Was ist der Unterschied zwischen der Gewinneinkunftsrechnung und der Überschussrechnung?

Die Berechnung der Gewinneinkünfte erfolgt bei Einkünften aus Land- und Fortwirtschaft, aus Gewerbebetrieb und aus selbstständiger Tätigkeit. Ein wesentliches Merkmal dieser Rechenweise ist, dass Anschaffungen zum Betriebsvermögen werden und ihre Wertentwicklung steuerlich von Bedeutung ist.

Die relevanten Vorschriften des Einkommensteuergesetzes sind:

  • Gewinn = Betriebsvermögensmehrung (§ 4, Detailregelungen §§ 4a bis 4h, 13a)
  • Geltung der handelsrechtlichen Buchführung (§ 5, Detailregelungen §§ 5a, 5b)
  • Bewertungsregelungen (§ 6, Detailregelungen §§ 6a bis 6d)
  • AfA (§ 7, Detailregelungen §§ 7a bis 7i)

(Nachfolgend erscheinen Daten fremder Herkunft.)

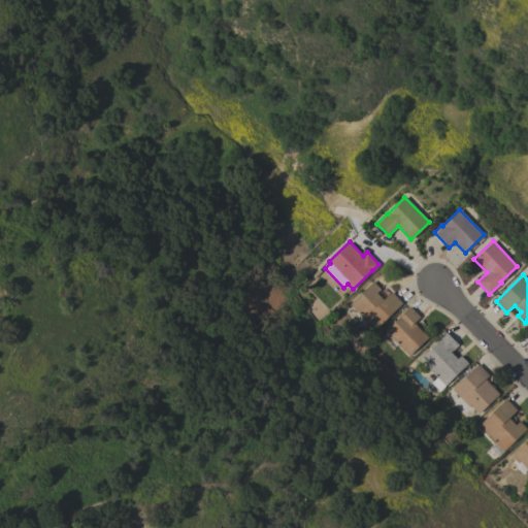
[(349,304),(372,281),(380,289),(376,293),(383,299),(391,292),(401,302),(374,330),(361,316),(349,304)]
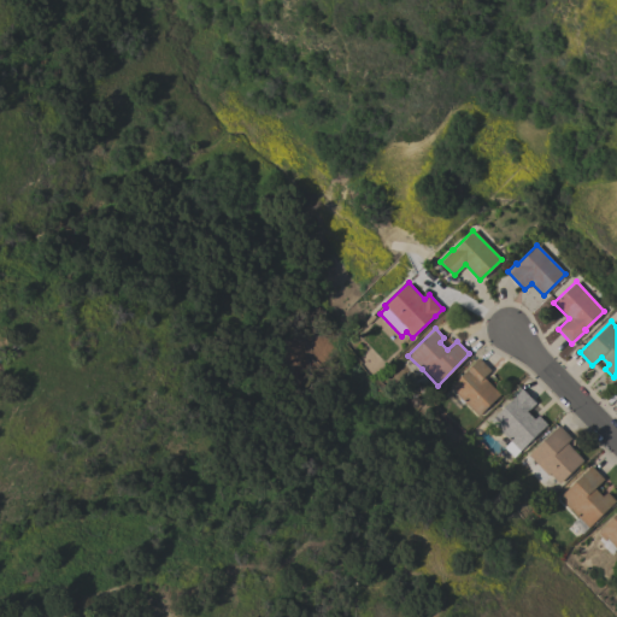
[(477,416),(464,401),(462,404),(448,389),(451,387),(450,386),(479,358),(489,370),(483,376),(500,394),(477,416)]
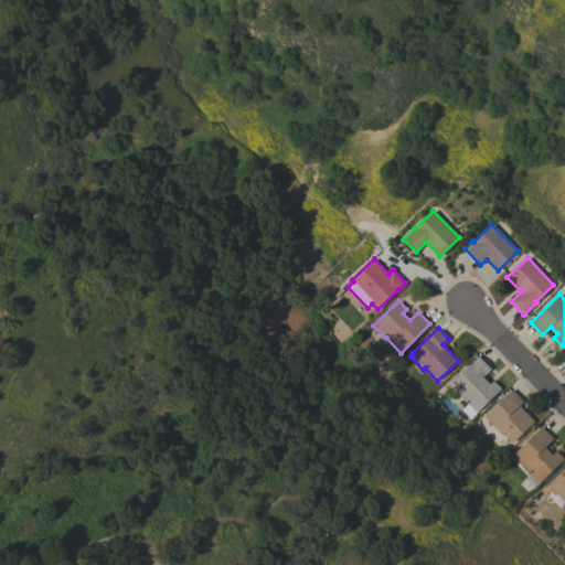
[(500,388),(476,413),(448,385),(472,362),(472,361),(478,355),(490,369),(483,376),(482,375),(481,376),(489,383),(492,380),(500,388)]
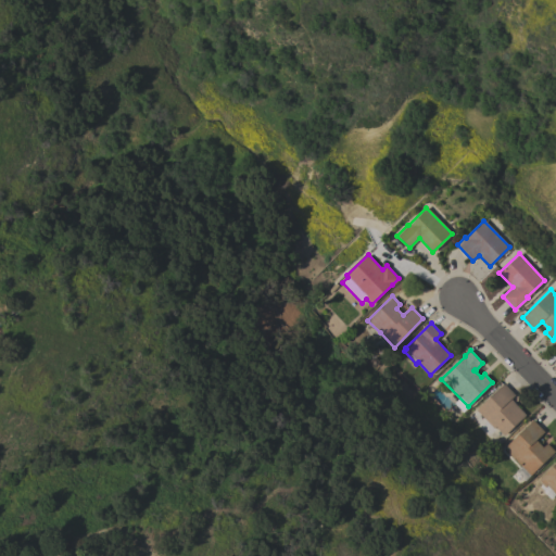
[(494,426),(492,427),(476,409),(503,383),(514,395),(510,399),(526,415),(504,436),(503,434),(494,426)]
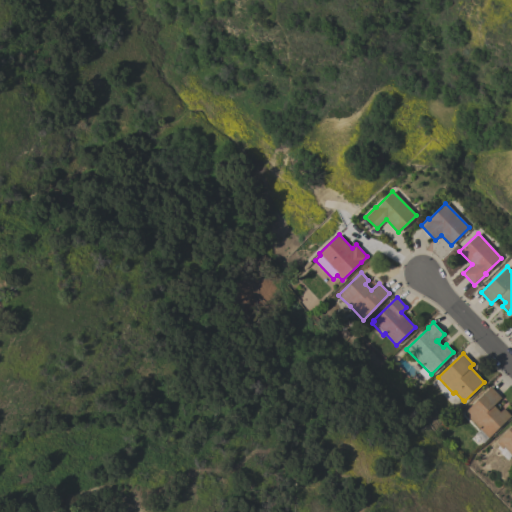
[(482,443),(474,434),(479,429),(464,412),(490,386),(501,397),(493,405),(499,412),(503,408),(510,415),(488,437),(482,443)]
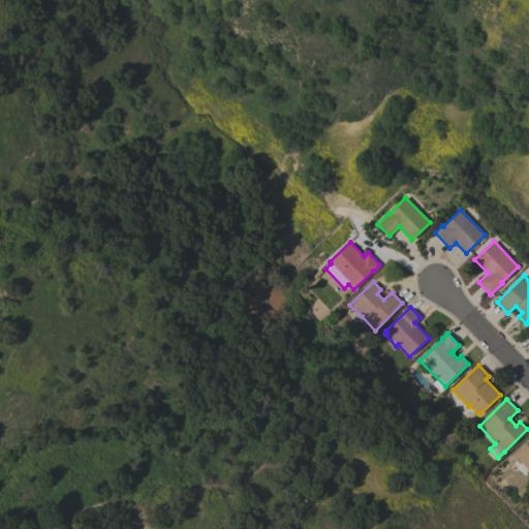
[(511,456),(528,438),(528,470),(520,461),(518,463),(511,456)]
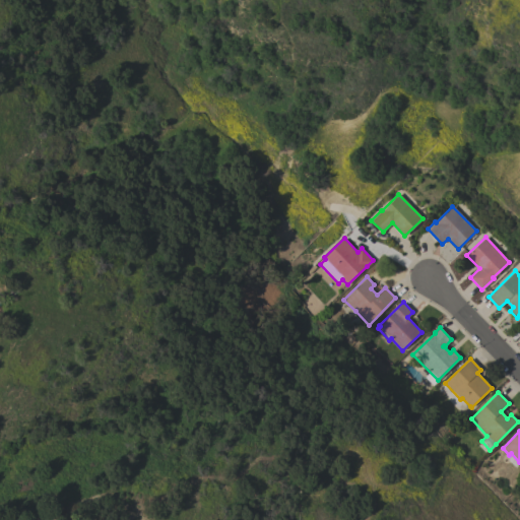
All buildings are outlined.
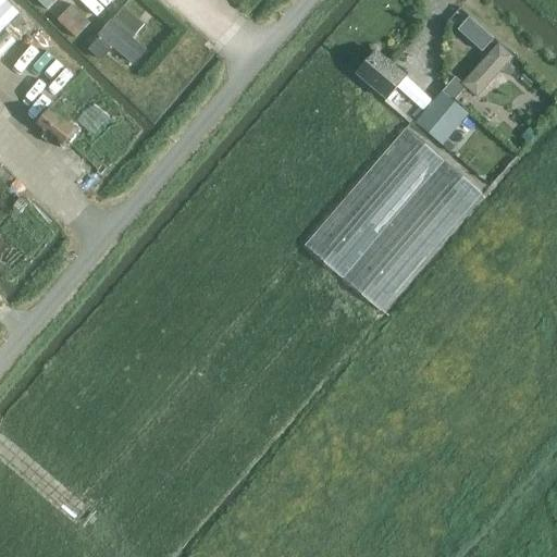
[(0,0),(0,35),(21,13),(5,0),(0,0)]
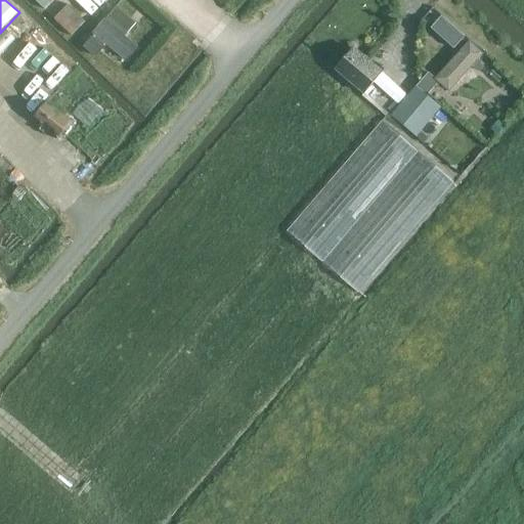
[(119,3),(94,30),(128,59),(141,45),(127,34),(138,22),(119,3)]
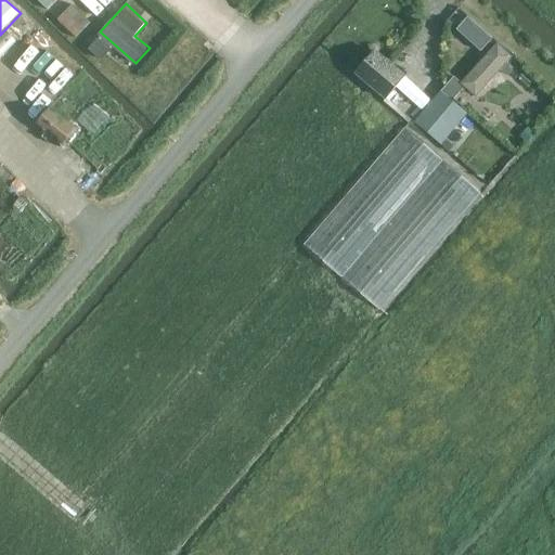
[(491,41),(468,21),(459,33),(481,52),(491,41)]
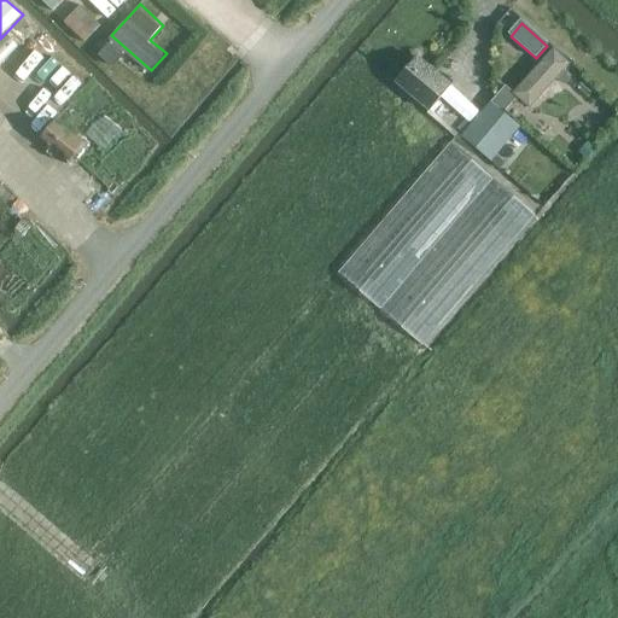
[(531,108),(569,64),(553,51),(516,94),(519,98),(531,108)]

Dabei lässt das Gesetz zwei Arten der Gewinnermittlung zu, nämlich den Betriebsvermögensvergleich (§ 4 Abs. 1 EStG, kurz BVV, auch als Bilanzierung bezeichnet) und die einfachere Einnahmenüberschussrechnung (§ 4 Abs. 3 EStG), die aber nicht allen Gewerbetreibenden offensteht.

Überschusseinkünfte werden dagegen bei nichtselbstständiger Arbeit (also als Arbeitnehmer), aus Kapitalvermögen, aus Vermietung und Verpachtung sowie bei sonstigen Einkünften berechnet. Hier bleiben alle Anschaffungen im Privatvermögen.

Die relevanten Vorschriften des Einkommensteuergesetzes sind:

  • Einnahmen (§ 8)
  • Werbungskosten (§§ 9, 9a)

Was ist der Sparer-Pauschbetrag?

Gemäß § 20 Abs. 9 Satz 1 EStG können für Kapitaleinkünfte pauschal 801 Euro Werbungskosten abgezogen werden. Die tatsächlichen Kosten (z.B. für Depotkosten, Kontoführung oder auch Zinszahlungen) können aber nicht angesetzt werden. Diese Regelung wiederspricht eigentlich dem objektiven Nettoprinzip, da es zwar Gewinne, nicht aber Ausgaben berücksichtigt. Dies wird aber damit begründet, dass ohnehin ein niedriger Steuersatz (25 % Kapitalertragsteuer mit Abschlagwirkung) zur Anwendung kommt. Zudem sind die 801 Euro ziemlich hoch angesetzt und subventionieren so den kleinen Sparer, der regelmäßig deutlich geringere tatsächliche Kosten hat.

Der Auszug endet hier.